Reproduce the rows below verbatim, from their first line through the line containing "No necesita conexión a internet para", both ends included.
--- --- ---
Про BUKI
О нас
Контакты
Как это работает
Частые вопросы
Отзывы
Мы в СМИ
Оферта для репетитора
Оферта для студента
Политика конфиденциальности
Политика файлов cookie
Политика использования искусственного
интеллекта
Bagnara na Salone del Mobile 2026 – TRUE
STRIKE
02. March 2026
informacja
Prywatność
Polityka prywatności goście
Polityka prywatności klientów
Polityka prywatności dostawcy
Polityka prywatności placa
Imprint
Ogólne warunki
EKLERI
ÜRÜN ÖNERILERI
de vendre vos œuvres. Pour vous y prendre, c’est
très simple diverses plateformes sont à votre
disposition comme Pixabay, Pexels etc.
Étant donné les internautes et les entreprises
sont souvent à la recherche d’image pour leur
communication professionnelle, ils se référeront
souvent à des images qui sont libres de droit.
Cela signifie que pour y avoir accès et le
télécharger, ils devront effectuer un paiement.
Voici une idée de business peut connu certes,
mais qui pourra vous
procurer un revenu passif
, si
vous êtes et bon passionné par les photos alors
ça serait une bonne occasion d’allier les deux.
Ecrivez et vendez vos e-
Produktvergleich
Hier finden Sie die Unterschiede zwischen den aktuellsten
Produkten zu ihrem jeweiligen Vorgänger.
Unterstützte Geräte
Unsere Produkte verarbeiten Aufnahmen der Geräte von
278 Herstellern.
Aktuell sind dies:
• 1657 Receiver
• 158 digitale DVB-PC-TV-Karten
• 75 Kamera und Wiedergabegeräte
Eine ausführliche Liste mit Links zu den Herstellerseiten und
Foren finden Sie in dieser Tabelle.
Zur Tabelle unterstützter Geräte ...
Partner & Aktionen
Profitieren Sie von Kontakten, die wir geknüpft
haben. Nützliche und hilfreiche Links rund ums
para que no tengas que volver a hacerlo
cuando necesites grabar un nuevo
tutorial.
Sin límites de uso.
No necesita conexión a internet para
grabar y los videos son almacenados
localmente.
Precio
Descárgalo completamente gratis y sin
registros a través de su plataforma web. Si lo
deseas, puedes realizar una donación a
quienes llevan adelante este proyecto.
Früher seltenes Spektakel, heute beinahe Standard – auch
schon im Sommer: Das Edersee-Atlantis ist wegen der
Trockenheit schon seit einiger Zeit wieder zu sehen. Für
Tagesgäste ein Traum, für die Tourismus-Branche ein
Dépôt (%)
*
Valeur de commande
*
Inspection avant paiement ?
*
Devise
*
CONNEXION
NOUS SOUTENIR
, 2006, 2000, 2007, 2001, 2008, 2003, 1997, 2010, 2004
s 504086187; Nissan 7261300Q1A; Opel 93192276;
--- --- ---
» Solution for this exercise:
Про BUKI
О нас
Контакты
Как это работает
Частые вопросы
Отзывы
Мы в СМИ
Оферта для репетитора
Оферта для студента
Политика конфиденциальности
Политика файлов cookie
Политика использования искусственного
интеллекта
Bagnara na Salone del Mobile 2026 – TRUE
STRIKE
02. March 2026
informacja
Prywatność
Polityka prywatności goście
Polityka prywatności klientów
Polityka prywatności dostawcy
Polityka prywatności placa
Imprint
Ogólne warunki
EKLERI
ÜRÜN ÖNERILERI
de vendre vos œuvres. Pour vous y prendre, c’est
très simple diverses plateformes sont à votre
disposition comme Pixabay, Pexels etc.
Étant donné les internautes et les entreprises
sont souvent à la recherche d’image pour leur
communication professionnelle, ils se référeront
souvent à des images qui sont libres de droit.
Cela signifie que pour y avoir accès et le
télécharger, ils devront effectuer un paiement.
Voici une idée de business peut connu certes,
mais qui pourra vous
procurer un revenu passif
, si
vous êtes et bon passionné par les photos alors
ça serait une bonne occasion d’allier les deux.
Ecrivez et vendez vos e-
Produktvergleich
Hier finden Sie die Unterschiede zwischen den aktuellsten
Produkten zu ihrem jeweiligen Vorgänger.
Unterstützte Geräte
Unsere Produkte verarbeiten Aufnahmen der Geräte von
278 Herstellern.
Aktuell sind dies:
• 1657 Receiver
• 158 digitale DVB-PC-TV-Karten
• 75 Kamera und Wiedergabegeräte
Eine ausführliche Liste mit Links zu den Herstellerseiten und
Foren finden Sie in dieser Tabelle.
Zur Tabelle unterstützter Geräte ...
Partner & Aktionen
Profitieren Sie von Kontakten, die wir geknüpft
haben. Nützliche und hilfreiche Links rund ums
para que no tengas que volver a hacerlo
cuando necesites grabar un nuevo
tutorial.
Sin límites de uso.
No necesita conexión a internet para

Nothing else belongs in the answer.